> WHAT TO DO
Within the records below is a range that opens at the line with "Transport | | 50.0 |" and closes at the line with "<sup>a</sup> Established by". Return that range word for word, both ends included, and only that range.

Segment Start: DATA EXTRACTS

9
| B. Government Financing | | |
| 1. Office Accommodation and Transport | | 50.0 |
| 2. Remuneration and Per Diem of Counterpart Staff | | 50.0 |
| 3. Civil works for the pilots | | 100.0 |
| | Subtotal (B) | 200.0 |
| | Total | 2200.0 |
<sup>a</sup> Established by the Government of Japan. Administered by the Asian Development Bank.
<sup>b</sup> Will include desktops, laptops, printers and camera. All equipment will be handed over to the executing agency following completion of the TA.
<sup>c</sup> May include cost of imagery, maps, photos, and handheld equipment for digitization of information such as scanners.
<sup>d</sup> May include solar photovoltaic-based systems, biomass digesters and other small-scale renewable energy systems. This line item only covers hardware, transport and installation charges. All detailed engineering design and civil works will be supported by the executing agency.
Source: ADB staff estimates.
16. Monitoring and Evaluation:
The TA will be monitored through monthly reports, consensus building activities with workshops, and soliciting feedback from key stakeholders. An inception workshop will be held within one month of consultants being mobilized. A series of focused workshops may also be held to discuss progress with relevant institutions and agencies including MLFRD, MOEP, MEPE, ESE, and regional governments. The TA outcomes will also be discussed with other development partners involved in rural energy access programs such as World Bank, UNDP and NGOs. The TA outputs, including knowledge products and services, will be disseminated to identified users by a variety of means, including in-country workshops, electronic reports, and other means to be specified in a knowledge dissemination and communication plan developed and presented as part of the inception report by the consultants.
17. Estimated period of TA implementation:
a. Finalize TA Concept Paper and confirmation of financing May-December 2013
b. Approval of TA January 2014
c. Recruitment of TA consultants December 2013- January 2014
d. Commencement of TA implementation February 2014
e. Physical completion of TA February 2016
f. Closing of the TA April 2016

Segment End: DATA EXTRACTS

> SOLUTION FOR THIS EXERCISE
| 1. Office Accommodation and Transport | | 50.0 |
| 2. Remuneration and Per Diem of Counterpart Staff | | 50.0 |
| 3. Civil works for the pilots | | 100.0 |
| | Subtotal (B) | 200.0 |
| | Total | 2200.0 |
<sup>a</sup> Established by the Government of Japan. Administered by the Asian Development Bank.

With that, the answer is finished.